Moreover, the U.S. Department of Justice (DOJ) and the Securities and Exchange Commission (SEC) have increased their oversight of bribery. At the beginning of 2013 they jointly issued the Resource Guide to the U.S. Foreign Corrupt Practices Act. For its part, the SEC has stepped up enforcement using its own resources. Recently, it charged a group of bond traders with enabling a Venezuelan finance official to embezzle millions of dollars by disguising the money as fees paid to the broker/dealer to handle apparently legitimate transactions. Tellingly, though, there was another relatively recent bribery issue that involved Morgan Stanley where the SEC declined to include that company in an enforcement action because it had demonstrated diligence to prevent it.
Before anticorruption laws, it was expedient for corporations to pay government officials to close business, get preferred status or prevent punishment. Once the laws were established, that stopped being the case. However, from a management standpoint, compliance with the law became complicated because of the dual nature of the corporation, which is both an entity and a group of individuals. In the case of the latter, when an individual breaks the law, is that person at fault, is the corporation or are both? Regardless of how a case is decided, there can be severe reputational damage to a company found violating the law, and that will have repercussions for corporate boards and executives.
This question leads to the agency dilemma, an important consideration in enterprise risk management. Economists long ago recognized the agency dilemma when the modern corporation separated the roles of its principals (that is, the shareholders) from its management. The agency issue exists where the best interests of the principals are either not aligned or in conflict with the interests of the agents (the professional managers running the corporation). But agency issues also extend to the company’s executives and may be rife in any large-scale business. Within the management group, authority to act independently is delegated down through the hierarchy, and the interests of the lower-level managers may be in conflict with those of senior executives, the board of directors and shareholders. For example, suppose that a local manager believes his performance evaluation, compensation and prospects for promotion hinge on the timely opening of a new facility. Confronted with a culture of payoffs for permits, that manager may try to find a way to pay officials for expedited consideration, especially if he is local to the area. From that individual’s perspective, corrupt activity may be the norm, and he may believe himself to be clever enough to violate company policy without detection.

Data to examine:
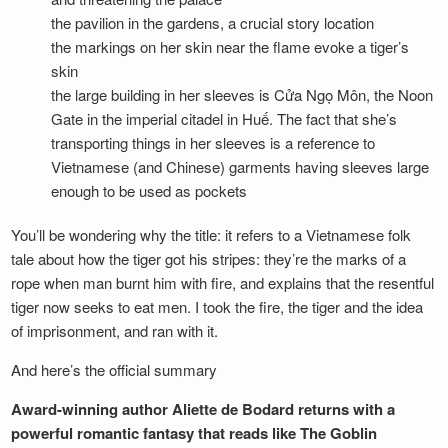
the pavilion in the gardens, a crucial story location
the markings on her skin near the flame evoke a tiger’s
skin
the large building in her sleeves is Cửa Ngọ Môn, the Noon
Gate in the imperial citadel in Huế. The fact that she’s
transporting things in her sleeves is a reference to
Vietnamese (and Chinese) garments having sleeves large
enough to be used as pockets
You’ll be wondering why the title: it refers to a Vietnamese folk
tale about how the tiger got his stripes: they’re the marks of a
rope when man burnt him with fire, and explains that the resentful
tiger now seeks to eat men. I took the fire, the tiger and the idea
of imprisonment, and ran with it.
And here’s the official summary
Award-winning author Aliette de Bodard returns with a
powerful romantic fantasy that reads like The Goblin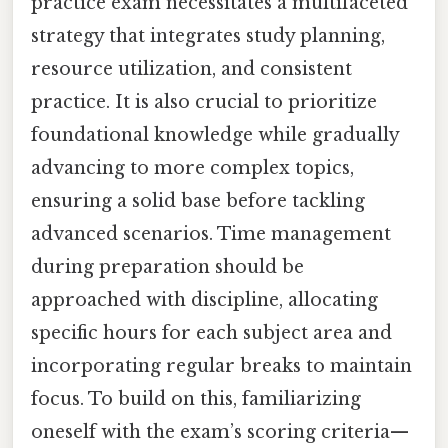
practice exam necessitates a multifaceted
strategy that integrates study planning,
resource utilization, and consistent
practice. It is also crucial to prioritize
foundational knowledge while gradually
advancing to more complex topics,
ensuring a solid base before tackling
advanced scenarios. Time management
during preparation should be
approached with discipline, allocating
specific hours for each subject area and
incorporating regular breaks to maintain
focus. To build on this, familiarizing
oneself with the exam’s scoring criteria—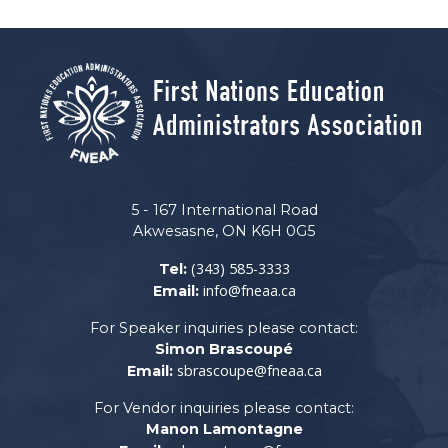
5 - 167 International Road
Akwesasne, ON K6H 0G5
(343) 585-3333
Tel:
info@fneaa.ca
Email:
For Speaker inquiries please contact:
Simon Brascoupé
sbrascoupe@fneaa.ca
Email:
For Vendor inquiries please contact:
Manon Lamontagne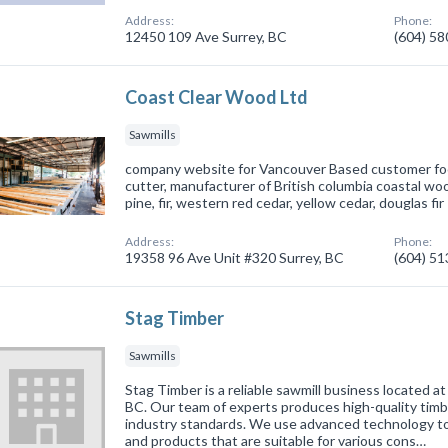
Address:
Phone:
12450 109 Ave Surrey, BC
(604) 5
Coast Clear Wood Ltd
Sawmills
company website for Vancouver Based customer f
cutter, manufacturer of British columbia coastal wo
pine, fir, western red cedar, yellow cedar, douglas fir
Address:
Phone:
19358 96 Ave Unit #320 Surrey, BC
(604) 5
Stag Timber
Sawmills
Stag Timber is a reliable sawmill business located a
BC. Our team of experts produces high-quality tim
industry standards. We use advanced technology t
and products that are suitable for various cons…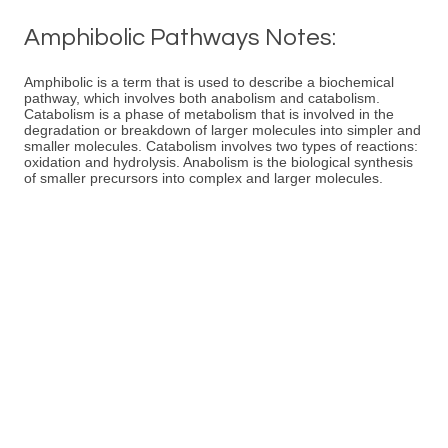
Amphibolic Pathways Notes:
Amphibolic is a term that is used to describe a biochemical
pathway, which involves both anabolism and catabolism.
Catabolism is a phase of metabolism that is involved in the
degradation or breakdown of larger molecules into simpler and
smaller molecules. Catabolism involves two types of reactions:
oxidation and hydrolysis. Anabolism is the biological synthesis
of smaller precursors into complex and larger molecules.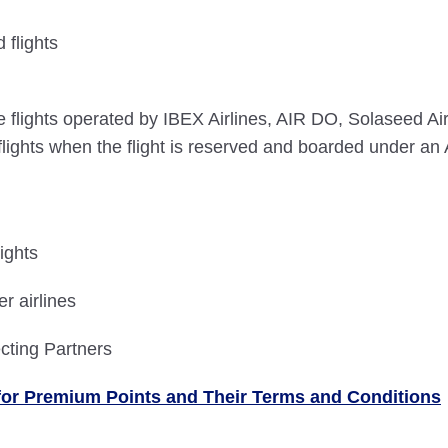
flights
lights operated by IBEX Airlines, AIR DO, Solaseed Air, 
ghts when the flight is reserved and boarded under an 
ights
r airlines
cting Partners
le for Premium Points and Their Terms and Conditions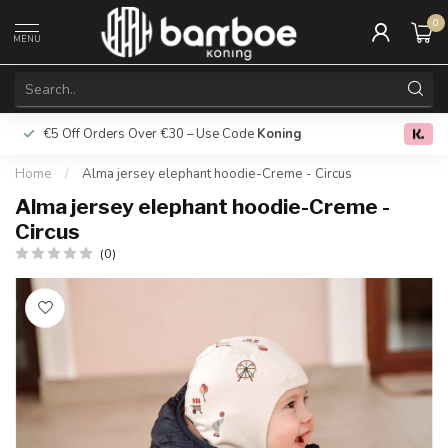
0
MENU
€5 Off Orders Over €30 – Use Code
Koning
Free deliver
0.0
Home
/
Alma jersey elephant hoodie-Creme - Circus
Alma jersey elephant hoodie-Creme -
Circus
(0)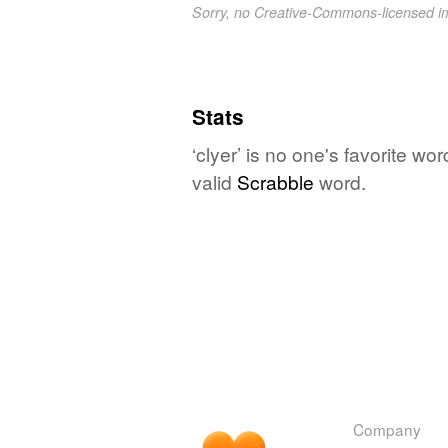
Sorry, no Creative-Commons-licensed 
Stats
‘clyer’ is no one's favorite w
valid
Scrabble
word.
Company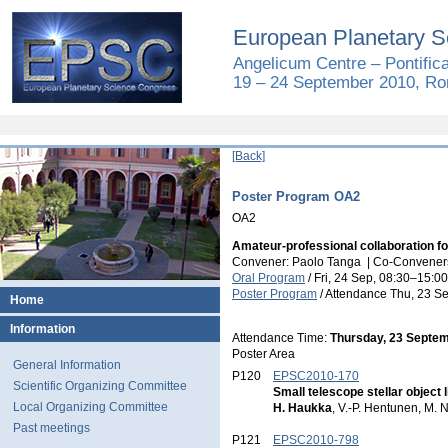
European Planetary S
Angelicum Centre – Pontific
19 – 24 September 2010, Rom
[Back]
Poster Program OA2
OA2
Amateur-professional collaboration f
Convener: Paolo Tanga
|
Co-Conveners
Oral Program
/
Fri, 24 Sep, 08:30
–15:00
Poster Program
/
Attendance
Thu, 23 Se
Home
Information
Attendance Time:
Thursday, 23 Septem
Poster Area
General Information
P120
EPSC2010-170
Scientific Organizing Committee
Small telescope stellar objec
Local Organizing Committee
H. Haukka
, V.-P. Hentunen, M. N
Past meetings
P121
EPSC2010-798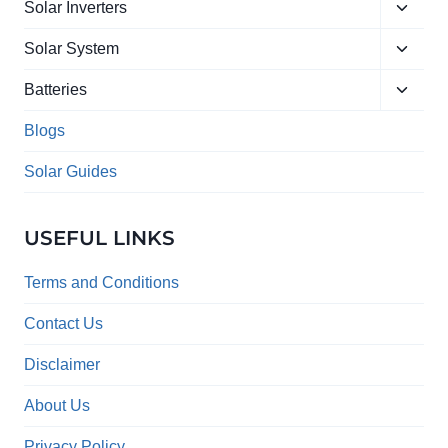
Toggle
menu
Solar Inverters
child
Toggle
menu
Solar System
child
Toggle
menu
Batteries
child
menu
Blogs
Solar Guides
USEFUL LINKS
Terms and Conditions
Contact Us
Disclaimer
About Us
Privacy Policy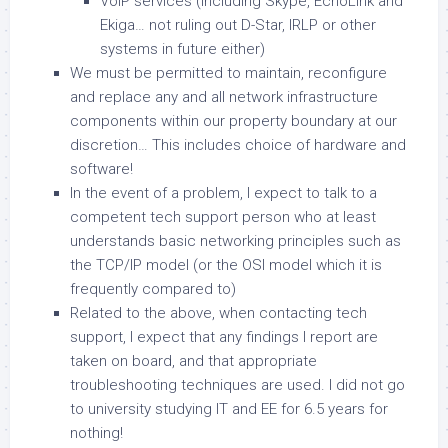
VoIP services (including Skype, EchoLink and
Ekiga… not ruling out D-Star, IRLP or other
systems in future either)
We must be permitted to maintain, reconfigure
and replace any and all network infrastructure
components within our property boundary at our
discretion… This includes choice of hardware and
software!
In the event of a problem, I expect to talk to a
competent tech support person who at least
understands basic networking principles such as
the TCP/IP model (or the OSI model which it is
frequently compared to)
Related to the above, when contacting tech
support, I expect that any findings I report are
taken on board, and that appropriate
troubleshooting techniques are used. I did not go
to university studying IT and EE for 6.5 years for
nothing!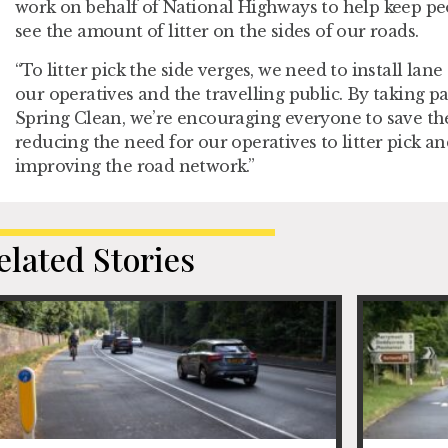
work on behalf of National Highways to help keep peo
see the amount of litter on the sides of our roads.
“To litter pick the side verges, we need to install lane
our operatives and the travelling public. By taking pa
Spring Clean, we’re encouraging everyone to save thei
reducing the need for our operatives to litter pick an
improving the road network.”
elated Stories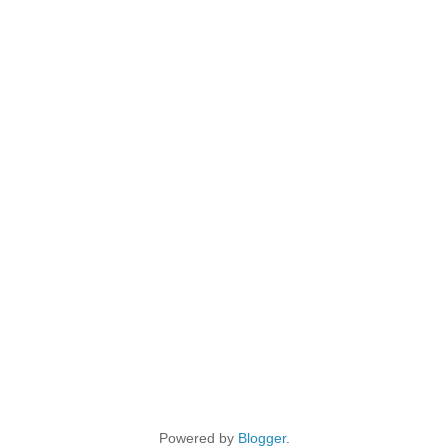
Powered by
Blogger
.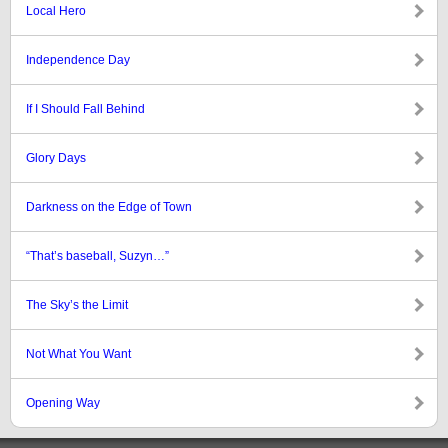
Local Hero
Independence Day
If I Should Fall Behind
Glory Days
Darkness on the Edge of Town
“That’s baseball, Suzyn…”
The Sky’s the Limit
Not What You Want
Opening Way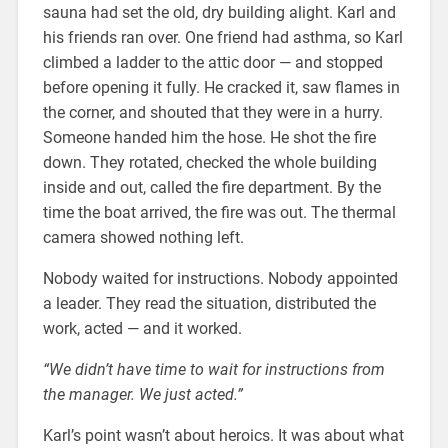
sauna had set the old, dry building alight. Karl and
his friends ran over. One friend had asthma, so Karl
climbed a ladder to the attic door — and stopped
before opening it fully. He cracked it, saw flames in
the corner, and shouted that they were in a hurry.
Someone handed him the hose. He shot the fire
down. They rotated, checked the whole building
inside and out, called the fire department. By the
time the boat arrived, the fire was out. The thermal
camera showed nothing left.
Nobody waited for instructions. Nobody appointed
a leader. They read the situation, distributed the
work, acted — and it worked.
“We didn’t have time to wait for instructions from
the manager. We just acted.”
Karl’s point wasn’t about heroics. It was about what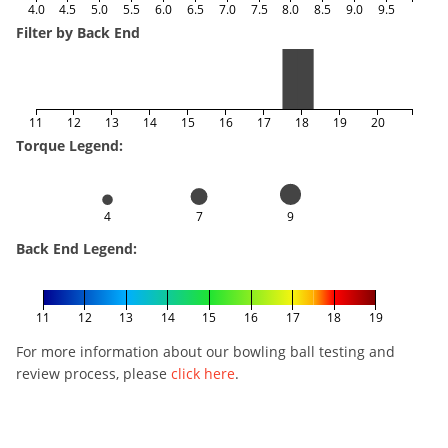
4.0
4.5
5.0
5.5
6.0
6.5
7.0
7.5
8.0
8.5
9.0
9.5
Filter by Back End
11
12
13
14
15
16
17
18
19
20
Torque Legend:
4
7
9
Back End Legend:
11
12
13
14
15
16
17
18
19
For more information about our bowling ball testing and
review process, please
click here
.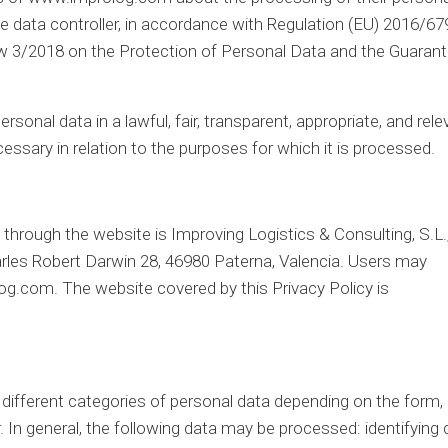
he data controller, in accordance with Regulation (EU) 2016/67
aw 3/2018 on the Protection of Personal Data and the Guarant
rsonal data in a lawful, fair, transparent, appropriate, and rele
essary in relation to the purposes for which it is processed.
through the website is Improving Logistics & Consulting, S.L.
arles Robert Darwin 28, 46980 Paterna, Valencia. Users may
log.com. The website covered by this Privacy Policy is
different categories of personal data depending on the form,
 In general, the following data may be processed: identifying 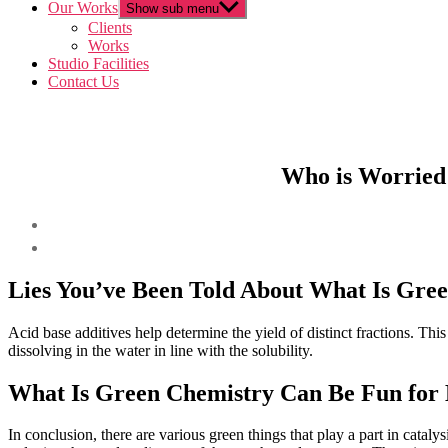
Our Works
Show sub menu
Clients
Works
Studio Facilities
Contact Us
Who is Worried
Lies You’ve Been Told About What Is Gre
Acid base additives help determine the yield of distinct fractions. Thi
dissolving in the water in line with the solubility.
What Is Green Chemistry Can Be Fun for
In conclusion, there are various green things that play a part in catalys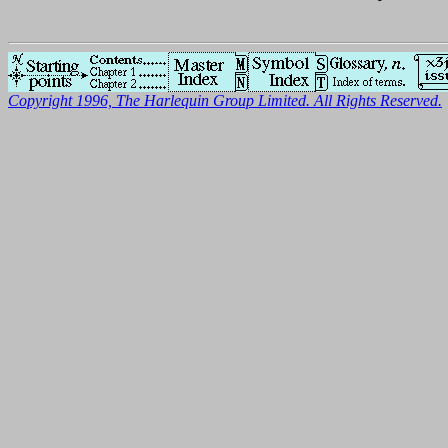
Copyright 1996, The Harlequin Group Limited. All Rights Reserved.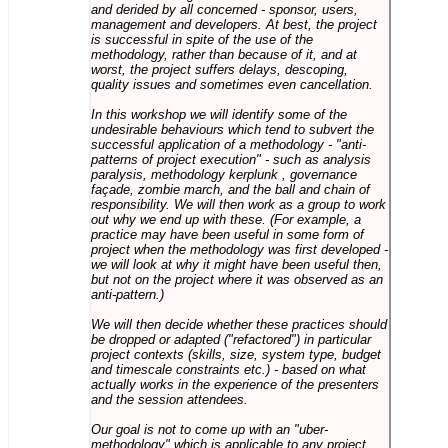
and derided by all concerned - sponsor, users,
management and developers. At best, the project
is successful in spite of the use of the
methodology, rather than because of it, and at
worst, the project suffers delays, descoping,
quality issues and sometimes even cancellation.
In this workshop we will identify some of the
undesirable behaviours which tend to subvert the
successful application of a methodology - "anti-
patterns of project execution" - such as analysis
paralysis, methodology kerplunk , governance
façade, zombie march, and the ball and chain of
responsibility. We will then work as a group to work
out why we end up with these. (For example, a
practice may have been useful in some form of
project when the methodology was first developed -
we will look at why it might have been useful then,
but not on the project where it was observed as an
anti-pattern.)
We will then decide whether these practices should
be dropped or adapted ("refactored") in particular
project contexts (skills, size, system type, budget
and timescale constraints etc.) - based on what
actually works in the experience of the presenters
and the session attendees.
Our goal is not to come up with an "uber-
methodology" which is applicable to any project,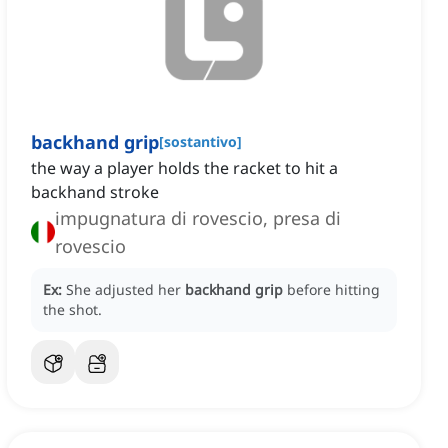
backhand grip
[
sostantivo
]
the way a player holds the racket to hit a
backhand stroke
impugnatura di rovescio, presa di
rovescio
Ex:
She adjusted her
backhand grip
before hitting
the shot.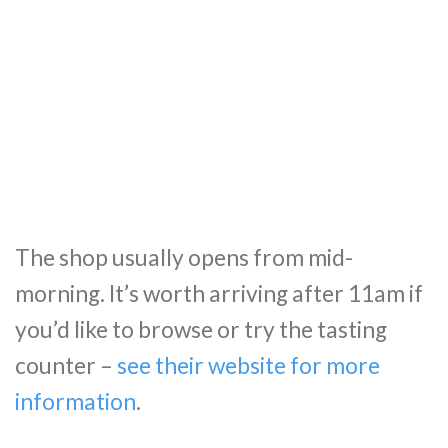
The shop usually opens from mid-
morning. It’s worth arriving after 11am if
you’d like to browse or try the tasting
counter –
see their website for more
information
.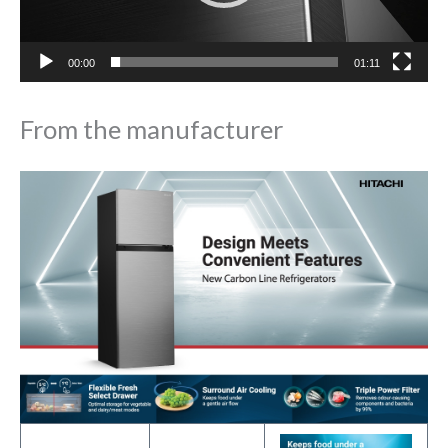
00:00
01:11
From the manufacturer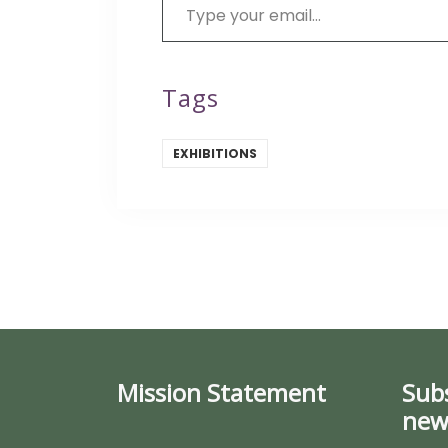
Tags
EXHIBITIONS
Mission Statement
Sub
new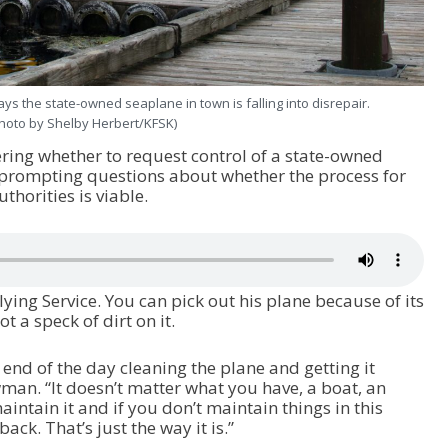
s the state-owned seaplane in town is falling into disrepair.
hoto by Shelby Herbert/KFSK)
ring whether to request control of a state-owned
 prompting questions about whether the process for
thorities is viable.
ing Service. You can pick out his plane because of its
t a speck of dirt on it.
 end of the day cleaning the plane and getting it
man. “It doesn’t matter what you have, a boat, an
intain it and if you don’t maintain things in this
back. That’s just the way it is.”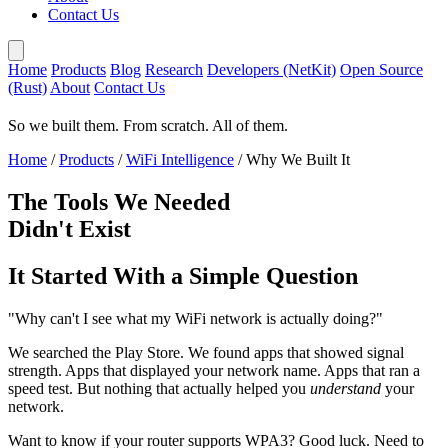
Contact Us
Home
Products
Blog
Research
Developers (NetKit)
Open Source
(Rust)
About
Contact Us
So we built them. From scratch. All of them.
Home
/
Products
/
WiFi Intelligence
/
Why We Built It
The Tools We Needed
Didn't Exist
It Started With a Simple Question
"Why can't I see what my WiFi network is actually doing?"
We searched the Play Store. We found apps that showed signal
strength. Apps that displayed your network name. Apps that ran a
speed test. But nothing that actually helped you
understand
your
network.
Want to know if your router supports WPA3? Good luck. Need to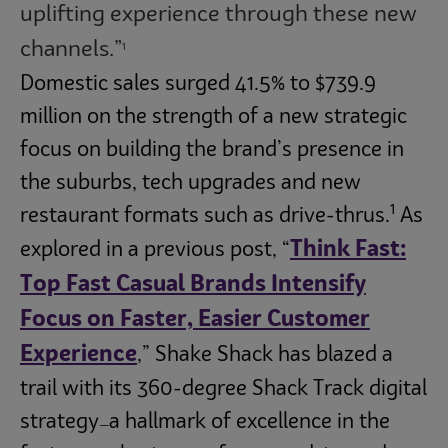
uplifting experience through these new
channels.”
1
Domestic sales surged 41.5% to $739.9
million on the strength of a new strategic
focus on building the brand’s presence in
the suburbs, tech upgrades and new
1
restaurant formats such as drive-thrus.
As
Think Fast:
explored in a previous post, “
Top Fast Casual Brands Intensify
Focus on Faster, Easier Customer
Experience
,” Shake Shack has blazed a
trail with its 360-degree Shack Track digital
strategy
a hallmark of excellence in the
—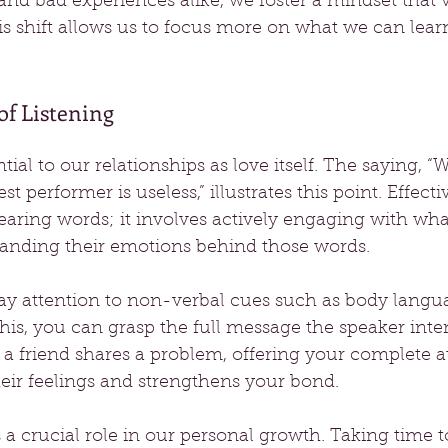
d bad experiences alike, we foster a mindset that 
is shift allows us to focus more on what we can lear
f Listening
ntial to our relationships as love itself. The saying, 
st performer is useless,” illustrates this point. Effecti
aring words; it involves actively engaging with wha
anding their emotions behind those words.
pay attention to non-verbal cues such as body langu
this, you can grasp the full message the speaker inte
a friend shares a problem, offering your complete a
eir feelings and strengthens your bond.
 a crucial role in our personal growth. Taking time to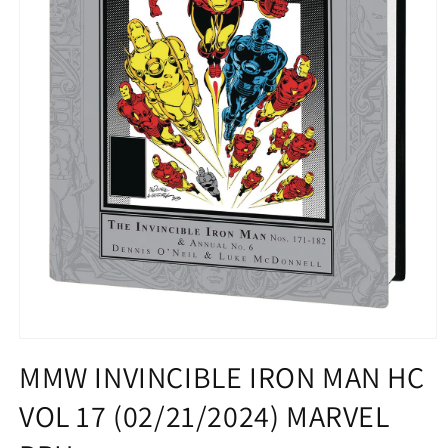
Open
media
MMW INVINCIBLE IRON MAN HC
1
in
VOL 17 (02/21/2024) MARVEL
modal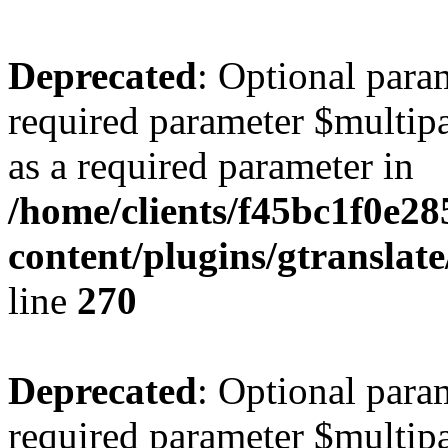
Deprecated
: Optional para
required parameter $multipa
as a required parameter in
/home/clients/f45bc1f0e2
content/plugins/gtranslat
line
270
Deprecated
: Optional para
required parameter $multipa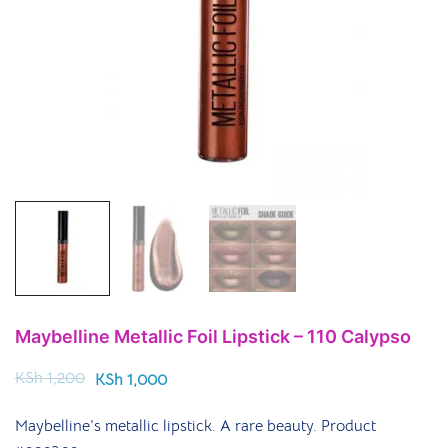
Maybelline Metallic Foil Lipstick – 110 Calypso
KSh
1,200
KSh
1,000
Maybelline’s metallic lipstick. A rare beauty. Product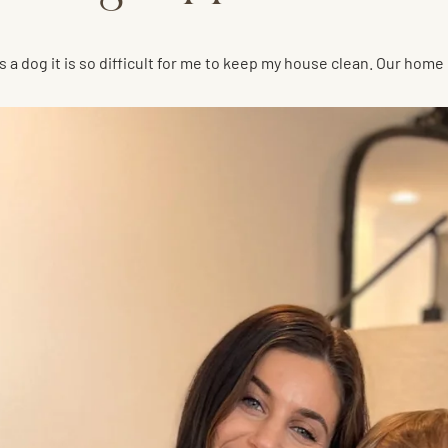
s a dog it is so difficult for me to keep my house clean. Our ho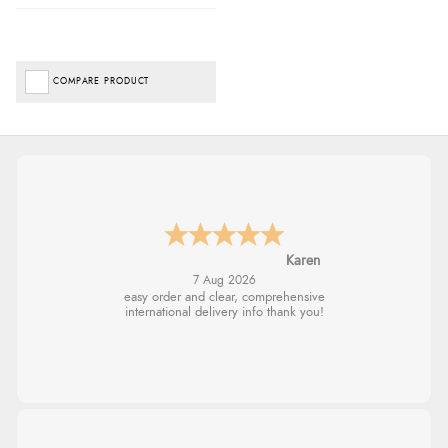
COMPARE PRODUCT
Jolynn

Activities:
[A] In the passage on corporate bribery, when did the DOJ and the SEC jointly issue the Resource Guide to the U.S. Foreign Corrupt Practices Act?
[B] Continue the passage on corporate bribery and the agency dilemma from the point where it ends.

Replies:
[A] At the beginning of 2013.

[B]
It was once acceptable for a company to claim that it had a stated policy prohibiting bribery and that executives were ignorant of an employee’s actions. Absent proof to the contrary, that often was enough. However, the FCPA changed this norm, imposing the need for diligence and affirmative actions on the part of companies to prevent employees from breaking the law as well as to detect and report any such violations that do occur (which is how the Wal-Mart situation came to light). Public standards, too, have changed since the 1970s. Despite its self-disclosure after the fact and the steps it took to address the corrupt behavior, Wal-Mart suffered severe reputational damage. Yet even with the likelihood potential consequences, our benchmark research reveals that just 6 percent of companies have effective controls for managing reputational risk.
We assert that the most effective control is to prevent illegal activity from taking place at all. Short of that, companies that can demonstrate that they have taken all reasonable steps to prevent a violation of the law are in a better position to claim that the individual, not the company, is at fault.
An organization should have clearly articulated and documented antibribery and corruption policies and procedures, institute mandatory training of and signed acknowledgements of having taken it by executives and managers, and put in place incentives and disciplinary measures. However, these required measures are increasingly insufficient to demonstrate diligence in preventing corrupt activities. Companies also must have a software-supported internal control system that flags suspicious activity immediately and triggers a rigorous remediation process that analyzes, investigates and documents the disposition of each incident. Incidents that are detected long after their commission are more difficult to cope with and pose much higher legal, financial and reputational risk.
Software is available that helps detect activities that violate anticorruption laws and regulations as they occur or shortly thereafter; this is far more effective than waiting for internal audits or (worse still) whistleblowers to uncover malfeasance. To prevent violations of the FCPA and other antibribery statues, corporations must be able to monitor their financial and other systems for warning signs. These applications take advantage of operational intelligence, a class of analytical capabilities built on event-focused information-gathering that can uncover suspicious actions as they occur. Our research on innovating with operational intelligence shows that companies use an array of systems (led by IT systems management and major enterprise applications such as ERP and CRM) to track events, analyze them, report results and create alerts when conditions warrant them, as detailed in the related chart. The research also shows that about half (53%) use 11 or more information sources in implementing their operational intelligence efforts. In the future, effective FCPA software increasingly will need to look at a wider range of internal data as well as information from external sources and social media to determine, for example, whether a consulting company that just received a finder’s fee is run by or employs a relative of a government official. Today, companies can utilize software from large vendors such as IBM, Oracle and SAP, as well as vendors with FCPA-specific software such as Compliancy and Oversight Systems.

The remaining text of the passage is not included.